+++ DATA PROVIDED

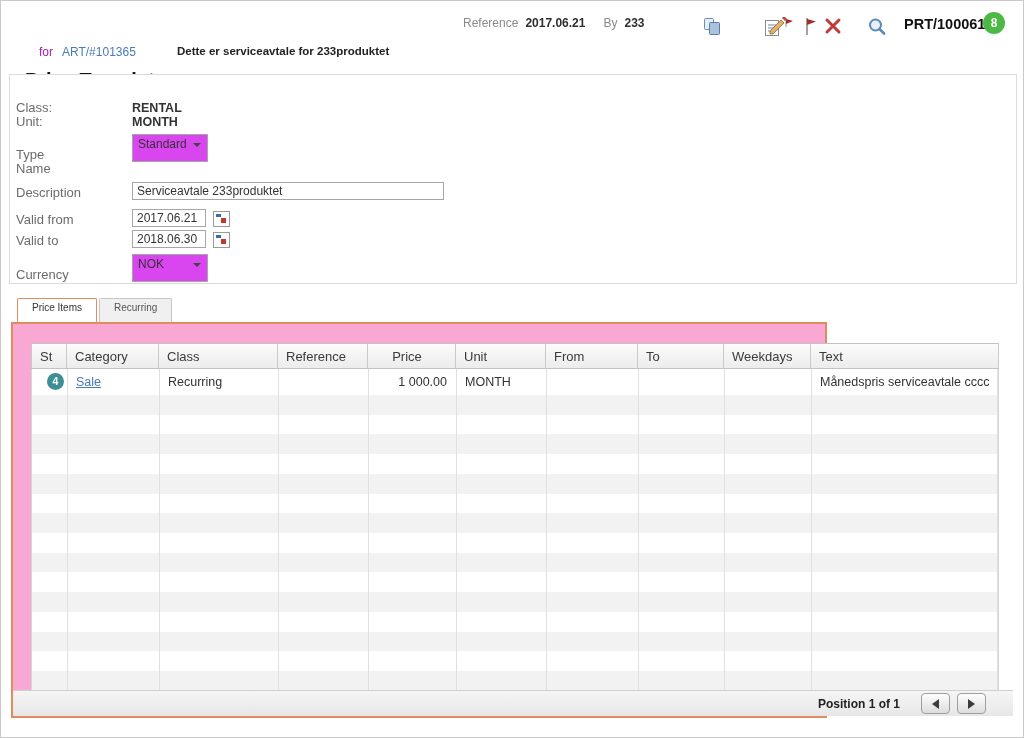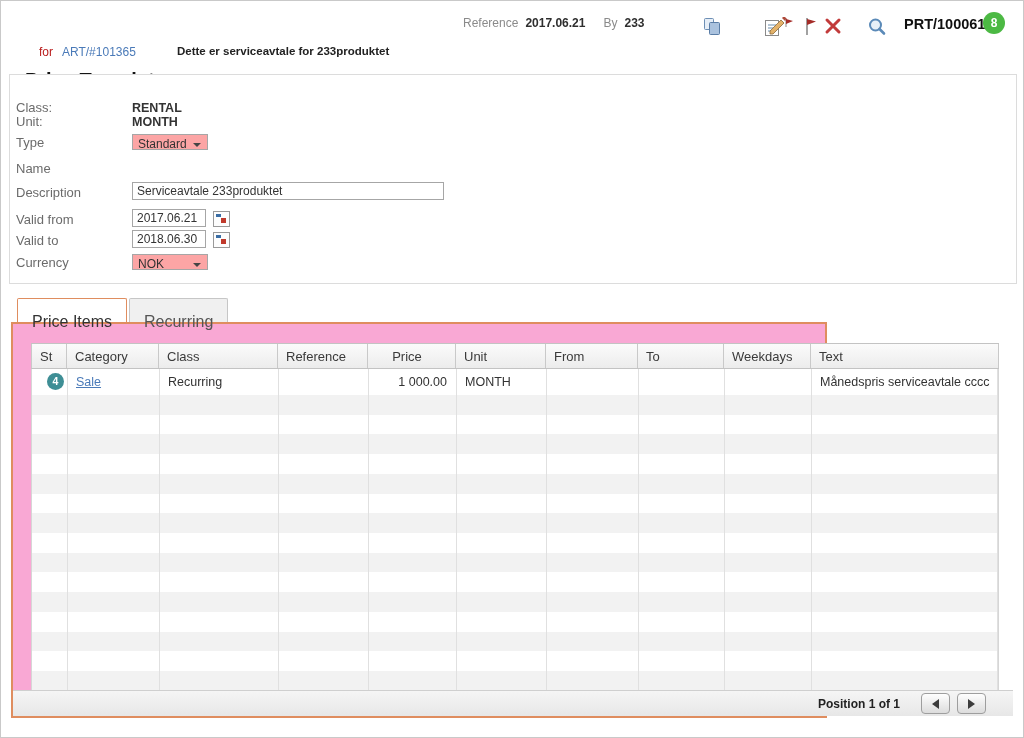--- a/index.html
+++ b/index.html
@@ -11,21 +11,21 @@
     border: 1px solid #c9c9c9;
     overflow: hidden;
     color: #333;
   }
   
   .page-title {
     position: absolute; left: 24px; top: 24px;
     font-size: 20px; font-weight: bold; color: #141414; margin-top: 44px;
   }
   .for-line { position: absolute; left: 0; top: 44px; width: 100%; height: 16px; font-size: 12px; }
-  .for-label { position: absolute; left: 38px; color: #b91c1c; }
+  .for-label { position: absolute; left: 38px; color: #a21caf; }
   .for-link  { position: absolute; left: 61px; color: #4a7ab8; cursor: pointer; }
   .for-note  { position: absolute; left: 176px; color: #222; font-size: 11.5px; font-weight: 600; }
   .reg-cluster { position: absolute; left: 462px; top: 15px; font-size: 12px; color: #8a8a8a; }
   .reg-cluster b { color: #2e2e2e; font-weight: 600; }
   .reg-date { margin-left: 7px; margin-right: 18px; }
   .by-val { margin-left: 7px; }
   .hdr-icons { position: absolute; top: 16px; }
   .icon-btn { position: absolute; top: 0; cursor: pointer; display: inline-block; }
   .doc-ref {
     position: absolute; left: 903px; top: 15px;
@@ -50,38 +50,38 @@
   .fi-label { width: 116px; font-size: 13px; color: #6b6b6b; flex: 0 0 116px; }
   .fi-static { font-size: 12.5px; color: #333; font-weight: 600; }
   .txt-input {
     height: 18px; border: 1px solid #a6a6a6; background: #fff;
     font-family: "Liberation Sans", sans-serif; font-size: 12px; color: #333;
     padding: 0 4px; outline: none;
   }
   .txt-wide { width: 312px; }
   .txt-date { width: 74px; }
   .combo {
-    position: relative; width: 76px; height: 16px; border: 1px solid #a6a6a6;
-    background: #fca5a5; font-size: 12px; color: #333; padding: 2px 0 0 5px; cursor: pointer;
+    position: relative; width: 76px; height: 28px; border: 1px solid #a6a6a6;
+    background: #d946ef; font-size: 12px; color: #333; padding: 2px 0 0 5px; cursor: pointer;
   }
   .combo .arrow {
     position: absolute; right: 6px; top: 8px; width: 0; height: 0;
     border-left: 4px solid transparent; border-right: 4px solid transparent;
     border-top: 4px solid #444;
   }
   .cal-btn {
     width: 17px; height: 16px; margin-left: 7px; border: 1px solid #9a9a9a;
     background: #fdfdfd; position: relative; cursor: pointer; display: inline-block;
   }
   .cal-btn .cal-top { position: absolute; left: 2px; top: 2px; width: 5px; height: 3px; background: #3b6ea5; }
   .cal-btn .cal-dot { position: absolute; right: 3px; top: 6px; width: 5px; height: 5px; background: #c0392b; }
   
   .tabs { position: absolute; left: 16px; top: 297px; height: 24px; display: flex; z-index: 2; }
   .tab {
-    height: 24px; padding: 14px 14px 0 14px; font-size: 16px; cursor: pointer;
+    height: 24px; padding: 3px 14px 0 14px; font-size: 10px; cursor: pointer;
     border: 1px solid #c6c6c6; border-bottom: none; background: #f0f0f0; color: #555;
     margin-right: 2px; border-radius: 2px 2px 0 0;
   }
   .tab.active {
     background: #fff; color: #333; border-color: #df8d5f;
   }
   
   .tab-panel {
     position: absolute; left: 10px; top: 321px; width: 816px; height: 396px;
     border: 2px solid #df8d5f; background: #f9a8d4;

++++++

TASK STATEMENT: Every line of the data above should be repeated exactly. Omit the pictures.

SOLUTION TO THIS TASK:
--- a/index.html
+++ b/index.html
@@ -11,21 +11,21 @@
     border: 1px solid #c9c9c9;
     overflow: hidden;
     color: #333;
   }
   
   .page-title {
     position: absolute; left: 24px; top: 24px;
     font-size: 20px; font-weight: bold; color: #141414; margin-top: 44px;
   }
   .for-line { position: absolute; left: 0; top: 44px; width: 100%; height: 16px; font-size: 12px; }
-  .for-label { position: absolute; left: 38px; color: #b91c1c; }
+  .for-label { position: absolute; left: 38px; color: #a21caf; }
   .for-link  { position: absolute; left: 61px; color: #4a7ab8; cursor: pointer; }
   .for-note  { position: absolute; left: 176px; color: #222; font-size: 11.5px; font-weight: 600; }
   .reg-cluster { position: absolute; left: 462px; top: 15px; font-size: 12px; color: #8a8a8a; }
   .reg-cluster b { color: #2e2e2e; font-weight: 600; }
   .reg-date { margin-left: 7px; margin-right: 18px; }
   .by-val { margin-left: 7px; }
   .hdr-icons { position: absolute; top: 16px; }
   .icon-btn { position: absolute; top: 0; cursor: pointer; display: inline-block; }
   .doc-ref {
     position: absolute; left: 903px; top: 15px;
@@ -50,38 +50,38 @@
   .fi-label { width: 116px; font-size: 13px; color: #6b6b6b; flex: 0 0 116px; }
   .fi-static { font-size: 12.5px; color: #333; font-weight: 600; }
   .txt-input {
     height: 18px; border: 1px solid #a6a6a6; background: #fff;
     font-family: "Liberation Sans", sans-serif; font-size: 12px; color: #333;
     padding: 0 4px; outline: none;
   }
   .txt-wide { width: 312px; }
   .txt-date { width: 74px; }
   .combo {
-    position: relative; width: 76px; height: 16px; border: 1px solid #a6a6a6;
-    background: #fca5a5; font-size: 12px; color: #333; padding: 2px 0 0 5px; cursor: pointer;
+    position: relative; width: 76px; height: 28px; border: 1px solid #a6a6a6;
+    background: #d946ef; font-size: 12px; color: #333; padding: 2px 0 0 5px; cursor: pointer;
   }
   .combo .arrow {
     position: absolute; right: 6px; top: 8px; width: 0; height: 0;
     border-left: 4px solid transparent; border-right: 4px solid transparent;
     border-top: 4px solid #444;
   }
   .cal-btn {
     width: 17px; height: 16px; margin-left: 7px; border: 1px solid #9a9a9a;
     background: #fdfdfd; position: relative; cursor: pointer; display: inline-block;
   }
   .cal-btn .cal-top { position: absolute; left: 2px; top: 2px; width: 5px; height: 3px; background: #3b6ea5; }
   .cal-btn .cal-dot { position: absolute; right: 3px; top: 6px; width: 5px; height: 5px; background: #c0392b; }
   
   .tabs { position: absolute; left: 16px; top: 297px; height: 24px; display: flex; z-index: 2; }
   .tab {
-    height: 24px; padding: 14px 14px 0 14px; font-size: 16px; cursor: pointer;
+    height: 24px; padding: 3px 14px 0 14px; font-size: 10px; cursor: pointer;
     border: 1px solid #c6c6c6; border-bottom: none; background: #f0f0f0; color: #555;
     margin-right: 2px; border-radius: 2px 2px 0 0;
   }
   .tab.active {
     background: #fff; color: #333; border-color: #df8d5f;
   }
   
   .tab-panel {
     position: absolute; left: 10px; top: 321px; width: 816px; height: 396px;
     border: 2px solid #df8d5f; background: #f9a8d4;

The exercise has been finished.